◆ CONSIGNE ◆
Recopiez à l'identique, s'il vous plaît, toutes les lignes de texte des données, sans reprendre les images dans votre réponse.

◆ DONNÉES FOURNIES ◆
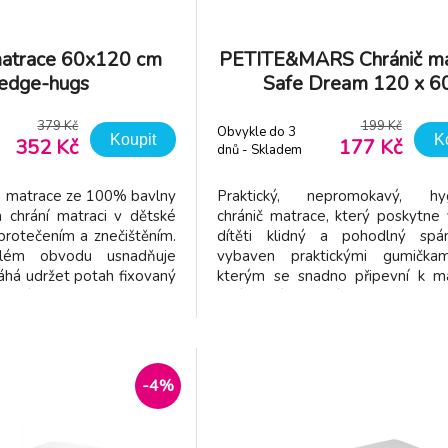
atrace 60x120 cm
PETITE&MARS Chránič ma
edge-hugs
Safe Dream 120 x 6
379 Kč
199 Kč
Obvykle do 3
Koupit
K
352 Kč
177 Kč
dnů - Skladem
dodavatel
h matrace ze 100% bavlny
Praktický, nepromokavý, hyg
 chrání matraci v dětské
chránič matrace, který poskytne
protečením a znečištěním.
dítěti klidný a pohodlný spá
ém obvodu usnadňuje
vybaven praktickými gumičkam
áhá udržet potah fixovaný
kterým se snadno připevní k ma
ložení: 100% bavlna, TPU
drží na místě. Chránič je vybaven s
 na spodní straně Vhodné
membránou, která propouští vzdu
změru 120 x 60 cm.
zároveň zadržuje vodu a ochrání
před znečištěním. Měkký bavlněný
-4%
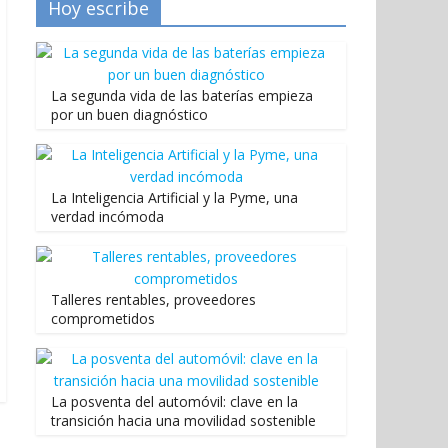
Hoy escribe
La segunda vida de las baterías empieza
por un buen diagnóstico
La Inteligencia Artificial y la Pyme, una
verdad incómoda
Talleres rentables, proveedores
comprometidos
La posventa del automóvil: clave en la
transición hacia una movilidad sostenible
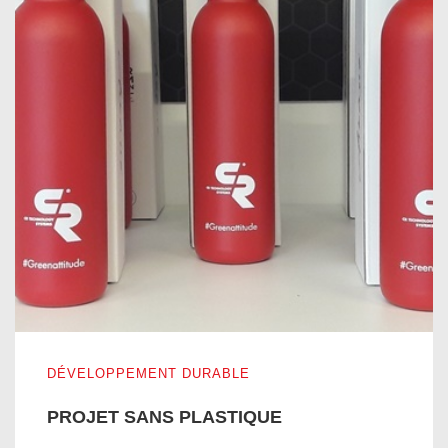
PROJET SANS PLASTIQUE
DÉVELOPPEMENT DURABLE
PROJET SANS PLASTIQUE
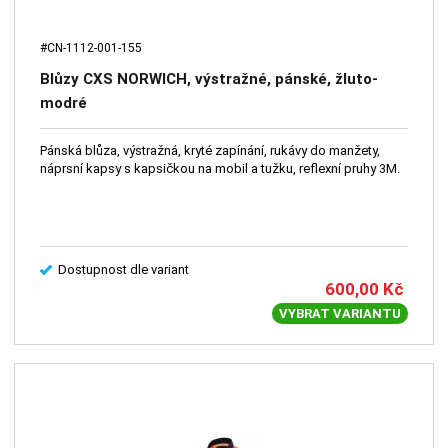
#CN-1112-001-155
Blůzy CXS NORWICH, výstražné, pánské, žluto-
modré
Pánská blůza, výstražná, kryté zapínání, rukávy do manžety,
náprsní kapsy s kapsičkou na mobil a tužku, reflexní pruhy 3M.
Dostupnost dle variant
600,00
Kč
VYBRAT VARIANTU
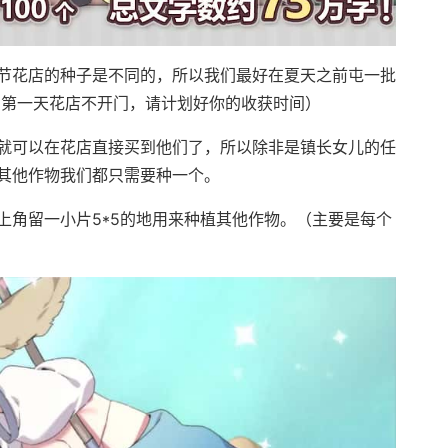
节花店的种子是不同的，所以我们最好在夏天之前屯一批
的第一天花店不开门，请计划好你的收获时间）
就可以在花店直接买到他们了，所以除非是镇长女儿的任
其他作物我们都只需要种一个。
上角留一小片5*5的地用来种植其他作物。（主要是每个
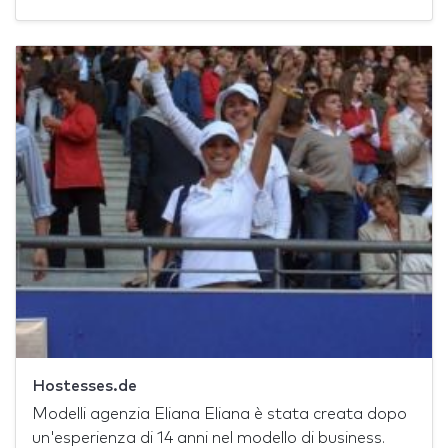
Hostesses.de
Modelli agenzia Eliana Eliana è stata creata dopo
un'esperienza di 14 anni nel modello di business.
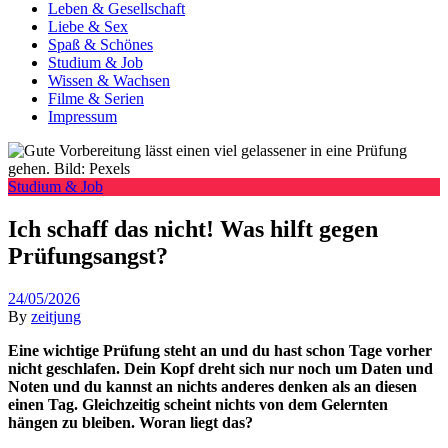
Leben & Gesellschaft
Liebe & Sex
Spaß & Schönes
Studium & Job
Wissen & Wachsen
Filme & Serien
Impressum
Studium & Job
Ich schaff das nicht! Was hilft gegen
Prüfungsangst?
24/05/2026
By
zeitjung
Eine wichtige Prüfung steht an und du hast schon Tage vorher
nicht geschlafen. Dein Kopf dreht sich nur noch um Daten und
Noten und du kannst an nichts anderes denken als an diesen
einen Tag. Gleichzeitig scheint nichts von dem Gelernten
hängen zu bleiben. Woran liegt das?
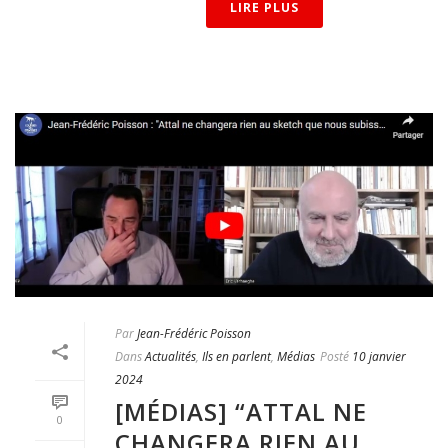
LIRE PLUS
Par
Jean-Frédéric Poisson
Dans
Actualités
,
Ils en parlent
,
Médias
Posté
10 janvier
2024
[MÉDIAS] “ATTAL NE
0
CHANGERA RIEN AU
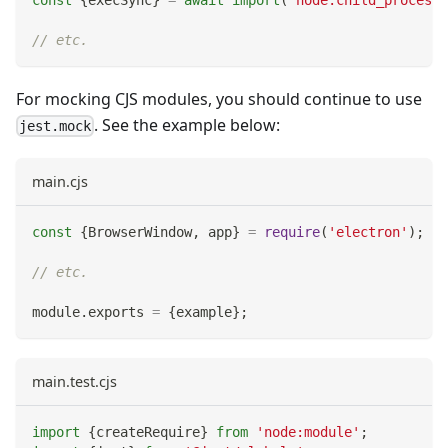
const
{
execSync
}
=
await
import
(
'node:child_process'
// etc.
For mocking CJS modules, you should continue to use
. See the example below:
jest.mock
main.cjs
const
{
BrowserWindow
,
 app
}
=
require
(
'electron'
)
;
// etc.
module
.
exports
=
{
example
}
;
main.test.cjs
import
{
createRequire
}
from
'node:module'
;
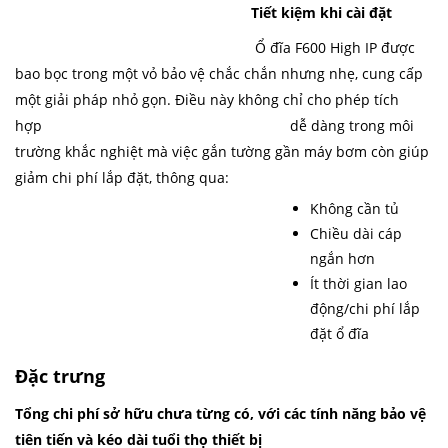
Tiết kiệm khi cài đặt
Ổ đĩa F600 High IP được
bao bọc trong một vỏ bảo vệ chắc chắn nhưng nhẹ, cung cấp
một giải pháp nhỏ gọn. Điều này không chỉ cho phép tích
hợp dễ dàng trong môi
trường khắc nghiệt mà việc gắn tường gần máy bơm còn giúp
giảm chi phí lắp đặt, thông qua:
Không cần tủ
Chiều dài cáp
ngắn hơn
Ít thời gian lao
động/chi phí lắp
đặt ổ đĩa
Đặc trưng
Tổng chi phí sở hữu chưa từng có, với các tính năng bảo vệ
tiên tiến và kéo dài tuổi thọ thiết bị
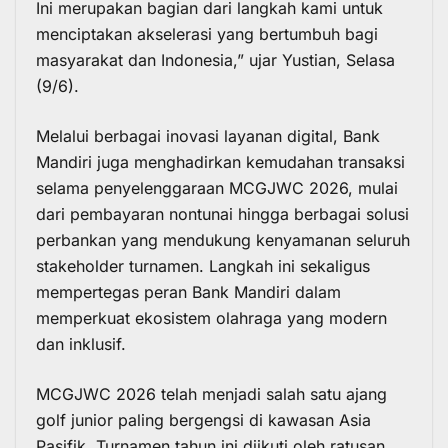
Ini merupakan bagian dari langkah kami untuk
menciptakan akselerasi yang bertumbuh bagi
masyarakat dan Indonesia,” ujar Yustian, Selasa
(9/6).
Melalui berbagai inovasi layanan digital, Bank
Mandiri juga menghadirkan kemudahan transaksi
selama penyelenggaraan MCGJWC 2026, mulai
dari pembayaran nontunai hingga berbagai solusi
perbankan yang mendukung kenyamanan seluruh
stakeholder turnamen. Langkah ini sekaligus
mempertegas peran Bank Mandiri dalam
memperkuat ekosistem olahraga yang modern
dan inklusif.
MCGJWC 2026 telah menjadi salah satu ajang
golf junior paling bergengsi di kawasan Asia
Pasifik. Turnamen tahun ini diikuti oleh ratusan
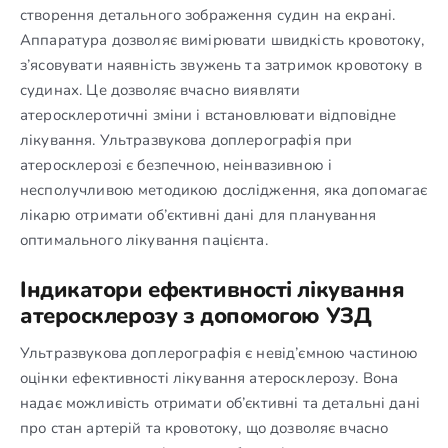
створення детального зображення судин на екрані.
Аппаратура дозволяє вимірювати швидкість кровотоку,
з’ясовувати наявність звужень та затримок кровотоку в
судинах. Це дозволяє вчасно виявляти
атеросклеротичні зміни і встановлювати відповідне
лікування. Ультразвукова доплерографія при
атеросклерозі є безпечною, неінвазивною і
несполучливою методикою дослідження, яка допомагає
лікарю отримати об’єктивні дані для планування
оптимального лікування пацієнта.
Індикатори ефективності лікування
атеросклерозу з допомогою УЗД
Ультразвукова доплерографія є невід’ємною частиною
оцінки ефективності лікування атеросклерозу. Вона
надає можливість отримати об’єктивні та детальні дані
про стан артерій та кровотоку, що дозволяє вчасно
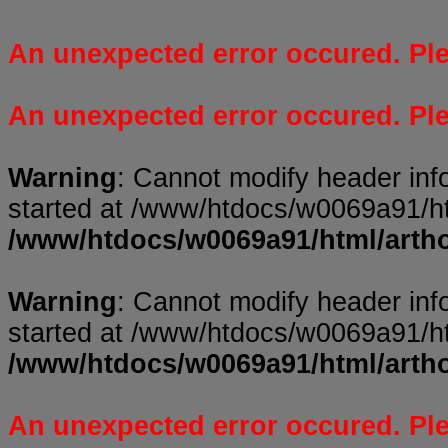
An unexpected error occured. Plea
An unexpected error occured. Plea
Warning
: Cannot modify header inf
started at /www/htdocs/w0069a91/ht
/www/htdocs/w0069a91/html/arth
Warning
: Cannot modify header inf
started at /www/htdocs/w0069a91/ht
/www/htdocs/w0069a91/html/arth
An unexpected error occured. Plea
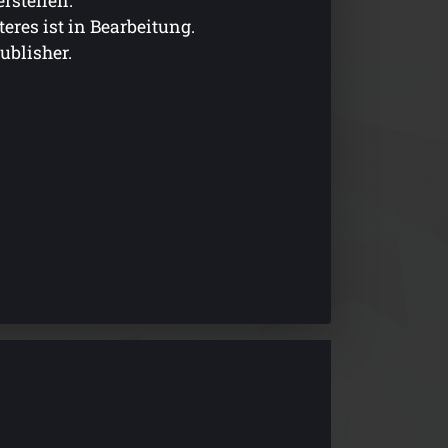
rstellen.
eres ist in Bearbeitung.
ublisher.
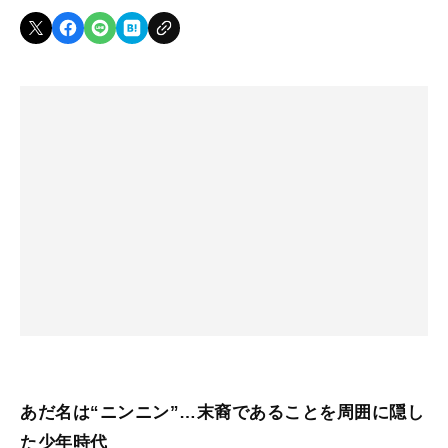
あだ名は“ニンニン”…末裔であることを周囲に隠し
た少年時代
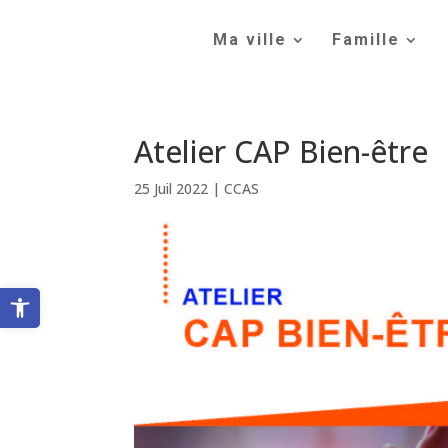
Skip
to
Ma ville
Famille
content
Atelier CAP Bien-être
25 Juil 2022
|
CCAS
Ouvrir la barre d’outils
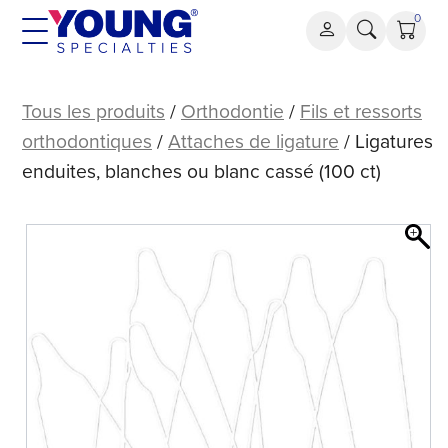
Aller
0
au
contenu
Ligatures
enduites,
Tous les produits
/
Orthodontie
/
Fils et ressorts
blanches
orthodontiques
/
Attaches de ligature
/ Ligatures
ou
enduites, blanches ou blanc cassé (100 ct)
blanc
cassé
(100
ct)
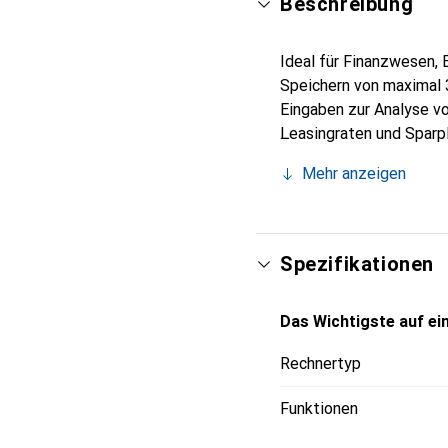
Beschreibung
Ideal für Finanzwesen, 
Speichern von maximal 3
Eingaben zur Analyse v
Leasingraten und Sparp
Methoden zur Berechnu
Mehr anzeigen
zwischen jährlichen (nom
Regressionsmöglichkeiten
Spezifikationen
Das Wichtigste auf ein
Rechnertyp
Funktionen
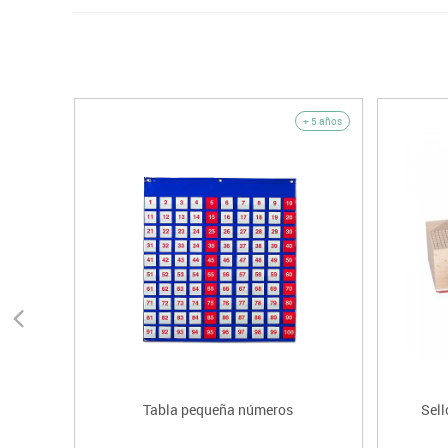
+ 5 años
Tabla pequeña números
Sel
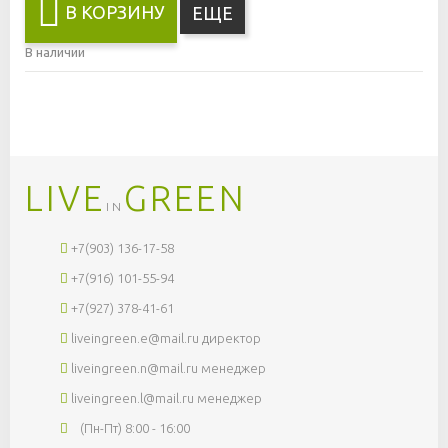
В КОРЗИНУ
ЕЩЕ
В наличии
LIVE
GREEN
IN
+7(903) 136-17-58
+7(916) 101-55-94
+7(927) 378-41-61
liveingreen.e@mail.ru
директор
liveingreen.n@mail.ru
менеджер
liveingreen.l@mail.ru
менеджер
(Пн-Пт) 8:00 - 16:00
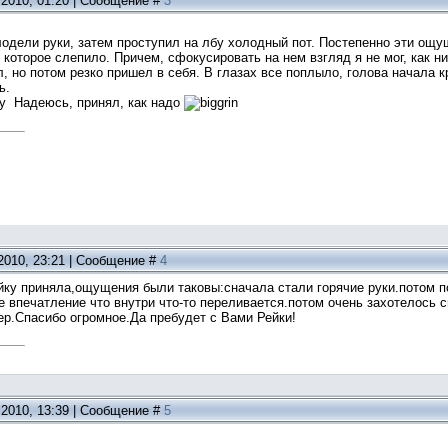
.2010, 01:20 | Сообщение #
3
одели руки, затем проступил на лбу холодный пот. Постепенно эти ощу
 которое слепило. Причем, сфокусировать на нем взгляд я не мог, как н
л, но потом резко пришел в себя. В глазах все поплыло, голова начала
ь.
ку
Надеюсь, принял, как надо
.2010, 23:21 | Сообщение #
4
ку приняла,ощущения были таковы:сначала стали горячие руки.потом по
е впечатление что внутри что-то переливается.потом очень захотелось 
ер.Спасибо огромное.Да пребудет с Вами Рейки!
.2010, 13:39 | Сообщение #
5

◆ VOTRE RÉPONSE ◆
atrace 60x120 cm
PETITE&MARS Chránič ma
edge-hugs
Safe Dream 120 x 6
379 Kč
199 Kč
Obvykle do 3
Koupit
K
352 Kč
177 Kč
dnů - Skladem
dodavatel
h matrace ze 100% bavlny
Praktický, nepromokavý, hyg
 chrání matraci v dětské
chránič matrace, který poskytne
protečením a znečištěním.
dítěti klidný a pohodlný spá
ém obvodu usnadňuje
vybaven praktickými gumičkam
áhá udržet potah fixovaný
kterým se snadno připevní k ma
ložení: 100% bavlna, TPU
drží na místě. Chránič je vybaven s
 na spodní straně Vhodné
membránou, která propouští vzdu
změru 120 x 60 cm.
zároveň zadržuje vodu a ochrání
před znečištěním. Měkký bavlněný
-4%
Hoy escribe
La segunda vida de las baterías empieza
por un buen diagnóstico
La Inteligencia Artificial y la Pyme, una
verdad incómoda
Talleres rentables, proveedores
comprometidos
La posventa del automóvil: clave en la
transición hacia una movilidad sostenible
PROJET SANS PLASTIQUE
DÉVELOPPEMENT DURABLE
PROJET SANS PLASTIQUE
#CN-1112-001-155
Blůzy CXS NORWICH, výstražné, pánské, žluto-
modré
Pánská blůza, výstražná, kryté zapínání, rukávy do manžety,
náprsní kapsy s kapsičkou na mobil a tužku, reflexní pruhy 3M.
Dostupnost dle variant
600,00
Kč
VYBRAT VARIANTU
节花店的种子是不同的，所以我们最好在夏天之前屯一批
的第一天花店不开门，请计划好你的收获时间）
就可以在花店直接买到他们了，所以除非是镇长女儿的任
其他作物我们都只需要种一个。
上角留一小片5*5的地用来种植其他作物。（主要是每个
Hostesses.de
Modelli agenzia Eliana Eliana è stata creata dopo
un'esperienza di 14 anni nel modello di business.
Leben & Gesellschaft
Liebe & Sex
Spaß & Schönes
Studium & Job
Wissen & Wachsen
Filme & Serien
Impressum
Studium & Job
Ich schaff das nicht! Was hilft gegen
Prüfungsangst?
24/05/2026
By
zeitjung
Eine wichtige Prüfung steht an und du hast schon Tage vorher
nicht geschlafen. Dein Kopf dreht sich nur noch um Daten und
Noten und du kannst an nichts anderes denken als an diesen
einen Tag. Gleichzeitig scheint nichts von dem Gelernten
hängen zu bleiben. Woran liegt das?
LIRE PLUS
Par
Jean-Frédéric Poisson
Dans
Actualités
,
Ils en parlent
,
Médias
Posté
10 janvier
2024
[MÉDIAS] “ATTAL NE
0
CHANGERA RIEN AU
const
{
execSync
}
=
await
import
(
'node:child_process'
// etc.
For mocking CJS modules, you should continue to use
. See the example below:
jest.mock
main.cjs
const
{
BrowserWindow
,
 app
}
=
require
(
'electron'
)
;
// etc.
module
.
exports
=
{
example
}
;
main.test.cjs
import
{
createRequire
}
from
'node:module'
;
Tiết kiệm khi cài đặt
Ổ đĩa F600 High IP được
bao bọc trong một vỏ bảo vệ chắc chắn nhưng nhẹ, cung cấp
một giải pháp nhỏ gọn. Điều này không chỉ cho phép tích
hợp dễ dàng trong môi
trường khắc nghiệt mà việc gắn tường gần máy bơm còn giúp
giảm chi phí lắp đặt, thông qua:
Không cần tủ
Chiều dài cáp
ngắn hơn
Ít thời gian lao
động/chi phí lắp
đặt ổ đĩa
Đặc trưng
Tổng chi phí sở hữu chưa từng có, với các tính năng bảo vệ
tiên tiến và kéo dài tuổi thọ thiết bị
Ini merupakan bagian dari langkah kami untuk
menciptakan akselerasi yang bertumbuh bagi
masyarakat dan Indonesia,” ujar Yustian, Selasa
(9/6).
Melalui berbagai inovasi layanan digital, Bank
Mandiri juga menghadirkan kemudahan transaksi
selama penyelenggaraan MCGJWC 2026, mulai
dari pembayaran nontunai hingga berbagai solusi
perbankan yang mendukung kenyamanan seluruh
stakeholder turnamen. Langkah ini sekaligus
mempertegas peran Bank Mandiri dalam
memperkuat ekosistem olahraga yang modern
dan inklusif.
MCGJWC 2026 telah menjadi salah satu ajang
golf junior paling bergengsi di kawasan Asia
Pasifik. Turnamen tahun ini diikuti oleh ratusan
створення детального зображення судин на екрані.
Аппаратура дозволяє вимірювати швидкість кровотоку,
з’ясовувати наявність звужень та затримок кровотоку в
судинах. Це дозволяє вчасно виявляти
атеросклеротичні зміни і встановлювати відповідне
лікування. Ультразвукова доплерографія при
атеросклерозі є безпечною, неінвазивною і
несполучливою методикою дослідження, яка допомагає
лікарю отримати об’єктивні дані для планування
оптимального лікування пацієнта.
Індикатори ефективності лікування
атеросклерозу з допомогою УЗД
Ультразвукова доплерографія є невід’ємною частиною
оцінки ефективності лікування атеросклерозу. Вона
надає можливість отримати об’єктивні та детальні дані
про стан артерій та кровотоку, що дозволяє вчасно
An unexpected error occured. Plea
An unexpected error occured. Plea
Warning
: Cannot modify header inf
started at /www/htdocs/w0069a91/ht
/www/htdocs/w0069a91/html/arth
Warning
: Cannot modify header inf
started at /www/htdocs/w0069a91/ht
/www/htdocs/w0069a91/html/arth
An unexpected error occured. Plea
rstellen.
eres ist in Bearbeitung.
ublisher.
あだ名は“ニンニン”…末裔であることを周囲に隠し
た少年時代
Skip
to
Ma ville
Famille
content
Atelier CAP Bien-être
25 Juil 2022
|
CCAS
Ouvrir la barre d’outils
Aller
0
au
contenu
Ligatures
enduites,
Tous les produits
/
Orthodontie
/
Fils et ressorts
blanches
orthodontiques
/
Attaches de ligature
/ Ligatures
ou
enduites, blanches ou blanc cassé (100 ct)
blanc
cassé
(100
ct)
Beschreibung
Ideal für Finanzwesen, 
Speichern von maximal 3
Eingaben zur Analyse v
Leasingraten und Sparp
Methoden zur Berechnu
Mehr anzeigen
zwischen jährlichen (nom
Regressionsmöglichkeiten
Spezifikationen
Das Wichtigste auf ein
Rechnertyp
Funktionen
+ 5 años
Tabla pequeña números
Sel
В КОРЗИНУ
ЕЩЕ
В наличии
LIVE
GREEN
IN
+7(903) 136-17-58
+7(916) 101-55-94
+7(927) 378-41-61
liveingreen.e@mail.ru
директор
liveingreen.n@mail.ru
менеджер
liveingreen.l@mail.ru
менеджер
(Пн-Пт) 8:00 - 16:00
.2010, 01:20 | Сообщение #
3
одели руки, затем проступил на лбу холодный пот. Постепенно эти ощу
 которое слепило. Причем, сфокусировать на нем взгляд я не мог, как н
л, но потом резко пришел в себя. В глазах все поплыло, голова начала
ь.
ку
Надеюсь, принял, как надо
.2010, 23:21 | Сообщение #
4
ку приняла,ощущения были таковы:сначала стали горячие руки.потом по
е впечатление что внутри что-то переливается.потом очень захотелось 
ер.Спасибо огромное.Да пребудет с Вами Рейки!
.2010, 13:39 | Сообщение #
5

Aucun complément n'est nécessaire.